*TO BE DONE*
Copy each of the following records line for line, without altering any wording, spelling, or punctuation.

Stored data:

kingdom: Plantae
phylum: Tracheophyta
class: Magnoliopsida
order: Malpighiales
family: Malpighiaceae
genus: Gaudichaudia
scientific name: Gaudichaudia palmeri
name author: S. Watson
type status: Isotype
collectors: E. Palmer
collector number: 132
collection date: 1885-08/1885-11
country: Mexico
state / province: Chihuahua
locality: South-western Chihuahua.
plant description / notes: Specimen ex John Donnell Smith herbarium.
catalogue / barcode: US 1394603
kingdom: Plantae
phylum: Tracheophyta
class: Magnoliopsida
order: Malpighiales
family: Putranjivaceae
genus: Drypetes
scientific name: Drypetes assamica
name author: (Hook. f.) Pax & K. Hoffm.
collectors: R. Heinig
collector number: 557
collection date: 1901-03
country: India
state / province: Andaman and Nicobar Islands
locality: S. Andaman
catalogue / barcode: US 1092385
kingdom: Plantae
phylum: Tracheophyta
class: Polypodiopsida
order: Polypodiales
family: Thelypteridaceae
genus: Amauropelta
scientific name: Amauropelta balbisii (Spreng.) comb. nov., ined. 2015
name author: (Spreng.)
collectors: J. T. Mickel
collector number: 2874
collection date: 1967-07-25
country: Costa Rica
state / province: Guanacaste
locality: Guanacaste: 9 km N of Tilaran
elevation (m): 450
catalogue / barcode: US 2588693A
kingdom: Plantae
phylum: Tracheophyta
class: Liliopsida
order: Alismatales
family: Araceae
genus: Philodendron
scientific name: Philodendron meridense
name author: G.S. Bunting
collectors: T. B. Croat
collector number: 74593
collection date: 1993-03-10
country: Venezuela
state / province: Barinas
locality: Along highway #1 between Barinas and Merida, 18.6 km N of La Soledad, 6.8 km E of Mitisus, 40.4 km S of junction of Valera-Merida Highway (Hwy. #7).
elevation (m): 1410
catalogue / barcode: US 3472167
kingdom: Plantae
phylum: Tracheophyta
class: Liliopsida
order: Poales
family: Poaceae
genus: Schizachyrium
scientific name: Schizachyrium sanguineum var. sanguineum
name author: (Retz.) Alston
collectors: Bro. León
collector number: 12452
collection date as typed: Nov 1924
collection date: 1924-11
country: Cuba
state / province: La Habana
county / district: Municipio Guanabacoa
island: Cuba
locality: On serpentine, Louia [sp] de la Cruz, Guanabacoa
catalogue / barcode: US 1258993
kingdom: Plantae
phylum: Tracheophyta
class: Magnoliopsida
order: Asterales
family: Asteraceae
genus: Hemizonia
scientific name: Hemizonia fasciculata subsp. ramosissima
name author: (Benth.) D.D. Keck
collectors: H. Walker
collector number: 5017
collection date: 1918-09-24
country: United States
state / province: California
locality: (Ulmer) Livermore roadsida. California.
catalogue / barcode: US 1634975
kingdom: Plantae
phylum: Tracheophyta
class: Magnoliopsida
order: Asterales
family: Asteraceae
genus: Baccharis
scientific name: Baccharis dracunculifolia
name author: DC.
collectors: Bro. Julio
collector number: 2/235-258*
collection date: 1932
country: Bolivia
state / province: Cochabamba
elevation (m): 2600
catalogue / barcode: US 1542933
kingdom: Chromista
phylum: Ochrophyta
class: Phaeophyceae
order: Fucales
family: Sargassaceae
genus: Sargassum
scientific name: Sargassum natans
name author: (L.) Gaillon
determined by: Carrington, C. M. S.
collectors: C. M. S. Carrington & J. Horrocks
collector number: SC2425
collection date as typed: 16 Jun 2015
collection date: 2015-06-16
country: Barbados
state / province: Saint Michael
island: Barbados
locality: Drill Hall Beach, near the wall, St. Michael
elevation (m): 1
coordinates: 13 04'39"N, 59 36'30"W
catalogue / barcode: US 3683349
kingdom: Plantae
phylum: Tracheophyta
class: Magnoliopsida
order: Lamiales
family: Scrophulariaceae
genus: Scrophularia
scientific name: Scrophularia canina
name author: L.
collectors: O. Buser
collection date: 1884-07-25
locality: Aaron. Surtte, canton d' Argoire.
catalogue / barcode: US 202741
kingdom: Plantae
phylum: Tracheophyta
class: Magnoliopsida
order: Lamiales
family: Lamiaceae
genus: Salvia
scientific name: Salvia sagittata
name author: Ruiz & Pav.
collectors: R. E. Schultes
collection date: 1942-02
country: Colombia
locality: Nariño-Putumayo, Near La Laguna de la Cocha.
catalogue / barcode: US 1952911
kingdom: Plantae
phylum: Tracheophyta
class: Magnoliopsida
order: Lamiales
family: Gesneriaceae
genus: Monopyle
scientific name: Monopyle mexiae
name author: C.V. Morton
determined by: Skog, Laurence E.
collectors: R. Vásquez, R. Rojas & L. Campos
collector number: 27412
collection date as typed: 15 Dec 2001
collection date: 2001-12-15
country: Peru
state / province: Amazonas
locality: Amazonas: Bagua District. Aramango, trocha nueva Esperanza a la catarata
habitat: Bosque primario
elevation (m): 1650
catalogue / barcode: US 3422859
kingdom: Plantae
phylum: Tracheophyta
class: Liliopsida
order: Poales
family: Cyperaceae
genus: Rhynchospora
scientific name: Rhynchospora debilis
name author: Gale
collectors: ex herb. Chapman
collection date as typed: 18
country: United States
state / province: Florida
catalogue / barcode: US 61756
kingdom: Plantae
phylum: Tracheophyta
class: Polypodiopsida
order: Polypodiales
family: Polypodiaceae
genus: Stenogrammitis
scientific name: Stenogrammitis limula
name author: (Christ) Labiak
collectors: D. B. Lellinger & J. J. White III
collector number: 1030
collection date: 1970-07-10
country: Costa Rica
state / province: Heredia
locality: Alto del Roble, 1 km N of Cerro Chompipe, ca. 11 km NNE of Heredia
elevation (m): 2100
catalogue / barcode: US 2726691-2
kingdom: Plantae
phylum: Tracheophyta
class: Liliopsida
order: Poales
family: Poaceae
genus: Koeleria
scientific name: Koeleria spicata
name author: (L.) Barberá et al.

*OUTPUT OF THE TASK*
kingdom: Plantae
phylum: Tracheophyta
class: Magnoliopsida
order: Malpighiales
family: Malpighiaceae
genus: Gaudichaudia
scientific name: Gaudichaudia palmeri
name author: S. Watson
type status: Isotype
collectors: E. Palmer
collector number: 132
collection date: 1885-08/1885-11
country: Mexico
state / province: Chihuahua
locality: South-western Chihuahua.
plant description / notes: Specimen ex John Donnell Smith herbarium.
catalogue / barcode: US 1394603
kingdom: Plantae
phylum: Tracheophyta
class: Magnoliopsida
order: Malpighiales
family: Putranjivaceae
genus: Drypetes
scientific name: Drypetes assamica
name author: (Hook. f.) Pax & K. Hoffm.
collectors: R. Heinig
collector number: 557
collection date: 1901-03
country: India
state / province: Andaman and Nicobar Islands
locality: S. Andaman
catalogue / barcode: US 1092385
kingdom: Plantae
phylum: Tracheophyta
class: Polypodiopsida
order: Polypodiales
family: Thelypteridaceae
genus: Amauropelta
scientific name: Amauropelta balbisii (Spreng.) comb. nov., ined. 2015
name author: (Spreng.)
collectors: J. T. Mickel
collector number: 2874
collection date: 1967-07-25
country: Costa Rica
state / province: Guanacaste
locality: Guanacaste: 9 km N of Tilaran
elevation (m): 450
catalogue / barcode: US 2588693A
kingdom: Plantae
phylum: Tracheophyta
class: Liliopsida
order: Alismatales
family: Araceae
genus: Philodendron
scientific name: Philodendron meridense
name author: G.S. Bunting
collectors: T. B. Croat
collector number: 74593
collection date: 1993-03-10
country: Venezuela
state / province: Barinas
locality: Along highway #1 between Barinas and Merida, 18.6 km N of La Soledad, 6.8 km E of Mitisus, 40.4 km S of junction of Valera-Merida Highway (Hwy. #7).
elevation (m): 1410
catalogue / barcode: US 3472167
kingdom: Plantae
phylum: Tracheophyta
class: Liliopsida
order: Poales
family: Poaceae
genus: Schizachyrium
scientific name: Schizachyrium sanguineum var. sanguineum
name author: (Retz.) Alston
collectors: Bro. León
collector number: 12452
collection date as typed: Nov 1924
collection date: 1924-11
country: Cuba
state / province: La Habana
county / district: Municipio Guanabacoa
island: Cuba
locality: On serpentine, Louia [sp] de la Cruz, Guanabacoa
catalogue / barcode: US 1258993
kingdom: Plantae
phylum: Tracheophyta
class: Magnoliopsida
order: Asterales
family: Asteraceae
genus: Hemizonia
scientific name: Hemizonia fasciculata subsp. ramosissima
name author: (Benth.) D.D. Keck
collectors: H. Walker
collector number: 5017
collection date: 1918-09-24
country: United States
state / province: California
locality: (Ulmer) Livermore roadsida. California.
catalogue / barcode: US 1634975
kingdom: Plantae
phylum: Tracheophyta
class: Magnoliopsida
order: Asterales
family: Asteraceae
genus: Baccharis
scientific name: Baccharis dracunculifolia
name author: DC.
collectors: Bro. Julio
collector number: 2/235-258*
collection date: 1932
country: Bolivia
state / province: Cochabamba
elevation (m): 2600
catalogue / barcode: US 1542933
kingdom: Chromista
phylum: Ochrophyta
class: Phaeophyceae
order: Fucales
family: Sargassaceae
genus: Sargassum
scientific name: Sargassum natans
name author: (L.) Gaillon
determined by: Carrington, C. M. S.
collectors: C. M. S. Carrington & J. Horrocks
collector number: SC2425
collection date as typed: 16 Jun 2015
collection date: 2015-06-16
country: Barbados
state / province: Saint Michael
island: Barbados
locality: Drill Hall Beach, near the wall, St. Michael
elevation (m): 1
coordinates: 13 04'39"N, 59 36'30"W
catalogue / barcode: US 3683349
kingdom: Plantae
phylum: Tracheophyta
class: Magnoliopsida
order: Lamiales
family: Scrophulariaceae
genus: Scrophularia
scientific name: Scrophularia canina
name author: L.
collectors: O. Buser
collection date: 1884-07-25
locality: Aaron. Surtte, canton d' Argoire.
catalogue / barcode: US 202741
kingdom: Plantae
phylum: Tracheophyta
class: Magnoliopsida
order: Lamiales
family: Lamiaceae
genus: Salvia
scientific name: Salvia sagittata
name author: Ruiz & Pav.
collectors: R. E. Schultes
collection date: 1942-02
country: Colombia
locality: Nariño-Putumayo, Near La Laguna de la Cocha.
catalogue / barcode: US 1952911
kingdom: Plantae
phylum: Tracheophyta
class: Magnoliopsida
order: Lamiales
family: Gesneriaceae
genus: Monopyle
scientific name: Monopyle mexiae
name author: C.V. Morton
determined by: Skog, Laurence E.
collectors: R. Vásquez, R. Rojas & L. Campos
collector number: 27412
collection date as typed: 15 Dec 2001
collection date: 2001-12-15
country: Peru
state / province: Amazonas
locality: Amazonas: Bagua District. Aramango, trocha nueva Esperanza a la catarata
habitat: Bosque primario
elevation (m): 1650
catalogue / barcode: US 3422859
kingdom: Plantae
phylum: Tracheophyta
class: Liliopsida
order: Poales
family: Cyperaceae
genus: Rhynchospora
scientific name: Rhynchospora debilis
name author: Gale
collectors: ex herb. Chapman
collection date as typed: 18
country: United States
state / province: Florida
catalogue / barcode: US 61756
kingdom: Plantae
phylum: Tracheophyta
class: Polypodiopsida
order: Polypodiales
family: Polypodiaceae
genus: Stenogrammitis
scientific name: Stenogrammitis limula
name author: (Christ) Labiak
collectors: D. B. Lellinger & J. J. White III
collector number: 1030
collection date: 1970-07-10
country: Costa Rica
state / province: Heredia
locality: Alto del Roble, 1 km N of Cerro Chompipe, ca. 11 km NNE of Heredia
elevation (m): 2100
catalogue / barcode: US 2726691-2
kingdom: Plantae
phylum: Tracheophyta
class: Liliopsida
order: Poales
family: Poaceae
genus: Koeleria
scientific name: Koeleria spicata
name author: (L.) Barberá et al.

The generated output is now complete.